Just a few years ago, interest rates were even higher. An old time deposit can therefore bring significantly more interest than a loan costs.

A bullet loan can also make sense if there is currently a good interest savings contract. For example, those who have concluded a ten-year fixed-term contract eight years ago often receive considerably more interest there than, for example, they have to pay for a real estate loan.

Quite apart from the fact that time deposit is often difficult to cancel and with high penalty interest. It is therefore better to take a bullet loan for two years, which is then paid off with the then matured deposit.

Even with Berafund contracts, a bullet loan can make sense. This is then completed, for example, for the time at which the building savings contract is due.

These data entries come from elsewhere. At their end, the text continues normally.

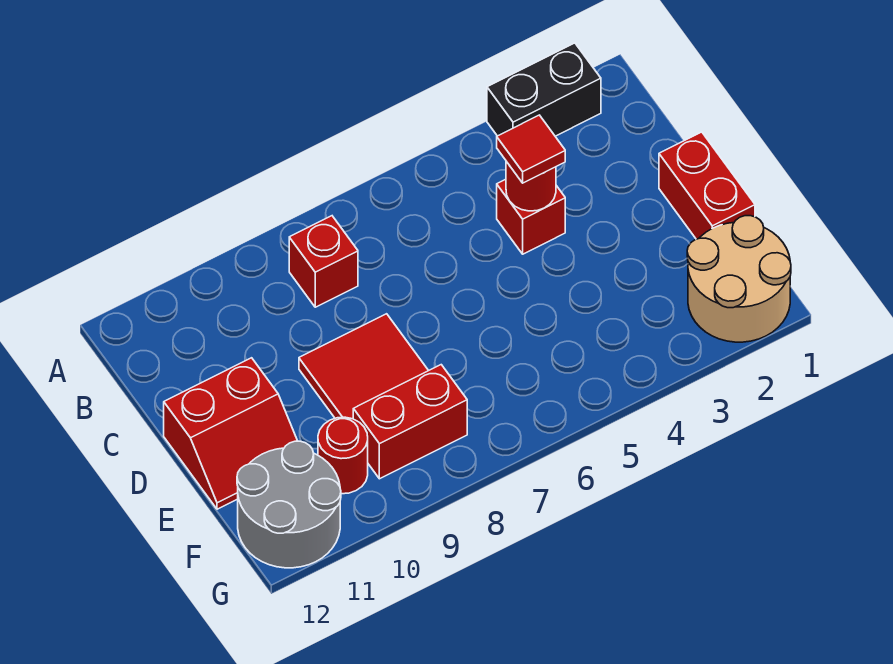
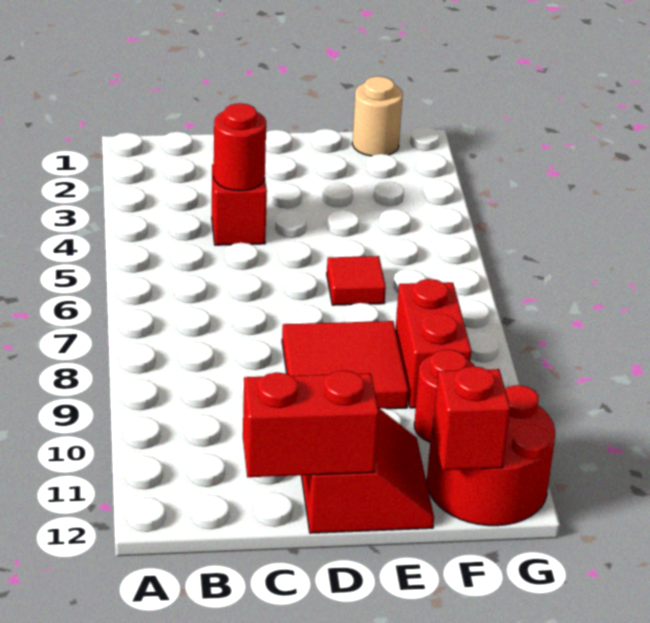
black 1x2 brick [487,43,601,136] -> none
red 1x1 brick [289,216,358,307] -> red 1x1 brick moved to [433,366,510,470]
red 1x1 tile [497,115,565,183] -> red 1x1 tile moved to [327,256,386,305]
red 1x2 brick [659,132,755,239] -> red 1x2 brick moved to [243,370,379,477]
tan 2x2 round brick [687,216,791,342] -> tan 1x1 round brick [352,76,403,156]
grey 2x2 round brick [237,441,341,568] -> red 2x2 round brick [427,385,555,526]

From the Berafund sum then the house loan will be replaced. In all these cases, a bullet loan can be good and safe. It is more difficult if the money is invested in a fund for repayment or in higher-interest foreign currency accounts.

At first glance, the variant is charming, because in recent years, the profits on the stock exchanges were well above the lending rates. There are also significantly higher interest rates outside the euro area in some countries. However, a decline in stock prices or falling foreign exchange rates can quickly lead to the funds accumulated in the repayment savings plan no longer being sufficient for repayment.

Car financing, there is a similar construct, the credit with closing rate. As a rule, however, at least part of the debt must be redeemed because the value of the car decreases with age. The final rate must not be higher than the residual value. Here, too, there is, as with the bullet loan, at the end of a particularly high rate, which is usually denied here from the sales revenue of the vehicle.